Stands for Safe Sane And Consensual
It is the basis of what many people in the BDSM lifestyle believe is the cornerstone to creating an environment where all parties involved in a scene can safe, comfortable and happy.
Lets breakdown each one:
Safe
You’re not going to do anything or participate in anything that might severely harm you or another person. If you believe that an activity is too dangerous for you to do than it is also too dangerous to perform on someone else. You should only take part in activities that you and others feel safe with.
Safety is also about learning the right ways to perform and receive the activities that you enjoy so that accidents don’t happen. Knowing what you are doing and the precautions you must take to ensure safety is essential to maintain safety during your play.
Sane
Everyone’s definition of sanity varies slightly, given their experiences. But it’s safe to say that ‘sane’ BDSM practices include not doing anything that is obviously harmful or detrimental to one’s health or emotional well-being.

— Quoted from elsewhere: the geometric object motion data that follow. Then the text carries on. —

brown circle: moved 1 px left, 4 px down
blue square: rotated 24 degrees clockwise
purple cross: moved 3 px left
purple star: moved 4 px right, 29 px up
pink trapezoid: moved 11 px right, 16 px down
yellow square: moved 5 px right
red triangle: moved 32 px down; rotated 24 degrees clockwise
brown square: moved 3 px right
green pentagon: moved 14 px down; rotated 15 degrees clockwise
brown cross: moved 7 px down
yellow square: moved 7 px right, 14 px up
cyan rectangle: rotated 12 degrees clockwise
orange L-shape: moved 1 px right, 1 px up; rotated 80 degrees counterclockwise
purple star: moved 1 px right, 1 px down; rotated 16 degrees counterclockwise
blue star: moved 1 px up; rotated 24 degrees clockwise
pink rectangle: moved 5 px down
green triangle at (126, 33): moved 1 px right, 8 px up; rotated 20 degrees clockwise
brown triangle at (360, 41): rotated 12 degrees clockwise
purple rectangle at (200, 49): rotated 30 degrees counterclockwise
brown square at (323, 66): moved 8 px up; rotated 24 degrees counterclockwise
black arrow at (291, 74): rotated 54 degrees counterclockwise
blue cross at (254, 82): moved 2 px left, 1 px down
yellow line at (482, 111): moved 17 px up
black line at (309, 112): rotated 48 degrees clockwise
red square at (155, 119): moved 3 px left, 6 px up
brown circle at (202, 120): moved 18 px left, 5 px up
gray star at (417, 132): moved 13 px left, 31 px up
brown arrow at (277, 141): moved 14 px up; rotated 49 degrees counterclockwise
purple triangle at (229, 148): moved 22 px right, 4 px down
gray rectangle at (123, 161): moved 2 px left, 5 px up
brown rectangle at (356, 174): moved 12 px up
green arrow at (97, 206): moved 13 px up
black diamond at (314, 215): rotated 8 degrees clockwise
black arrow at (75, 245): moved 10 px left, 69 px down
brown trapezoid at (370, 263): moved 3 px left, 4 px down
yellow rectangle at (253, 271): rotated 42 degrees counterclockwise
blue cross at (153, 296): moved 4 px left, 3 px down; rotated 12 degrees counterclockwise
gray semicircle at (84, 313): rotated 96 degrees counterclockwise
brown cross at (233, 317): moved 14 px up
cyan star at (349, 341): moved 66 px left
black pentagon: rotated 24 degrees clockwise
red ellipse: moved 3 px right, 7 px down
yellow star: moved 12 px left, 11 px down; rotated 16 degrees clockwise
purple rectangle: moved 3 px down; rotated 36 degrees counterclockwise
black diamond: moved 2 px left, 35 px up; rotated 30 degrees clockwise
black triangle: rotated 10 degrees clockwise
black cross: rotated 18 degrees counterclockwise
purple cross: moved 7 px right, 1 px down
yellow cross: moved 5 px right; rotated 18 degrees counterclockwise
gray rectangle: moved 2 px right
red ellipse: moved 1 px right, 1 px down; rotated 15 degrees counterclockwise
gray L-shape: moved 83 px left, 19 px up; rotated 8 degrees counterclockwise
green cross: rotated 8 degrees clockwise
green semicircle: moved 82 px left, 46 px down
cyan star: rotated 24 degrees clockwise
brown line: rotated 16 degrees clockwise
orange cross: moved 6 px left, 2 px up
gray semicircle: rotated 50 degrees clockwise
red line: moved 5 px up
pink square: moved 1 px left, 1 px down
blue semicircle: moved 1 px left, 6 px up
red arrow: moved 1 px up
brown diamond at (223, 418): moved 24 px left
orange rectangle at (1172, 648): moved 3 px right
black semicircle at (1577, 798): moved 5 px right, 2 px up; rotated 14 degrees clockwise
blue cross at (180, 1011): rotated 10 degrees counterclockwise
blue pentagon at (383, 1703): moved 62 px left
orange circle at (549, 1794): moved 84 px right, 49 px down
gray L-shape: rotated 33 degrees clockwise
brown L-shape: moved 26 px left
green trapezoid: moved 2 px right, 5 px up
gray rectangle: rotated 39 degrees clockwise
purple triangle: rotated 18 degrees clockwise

For example, you are not going to tie someone up, leave them in the middle of the road and then come back in the morning to see how they’re doing. You’re not going to rid someone of sleep and then interrogate them with verbal abuse.
And you’re not going to create genuine fear in your partner by doing things that are unreasonable and unrealistic – locking them in your basement and leaving them there without food or water.
Sane practices in BDSM are fairly common sense – don’t do anything that you wouldn’t want done to you.
Consensual
Consent begins with pre-play or pre-relationship negotiations that discuss what will and what will not be allowed. This includes lengthy talks about things that might cause emotional harm to someone or physical limitations that might also be problematic to the slave or to the Master. Hard limits that must never be crossed, soft limits that a person might be open to in the future but are currently off limits and activities a person enjoys.
In the end all partners must agree and consent to the boundaries and the limitations of any play or relationship. This will allow both partners to feel more comfortable in knowing that all activities will remain safe, sane and within the agreed upon limits.
Even many of the strictest Master/slave relationships still obey these rules.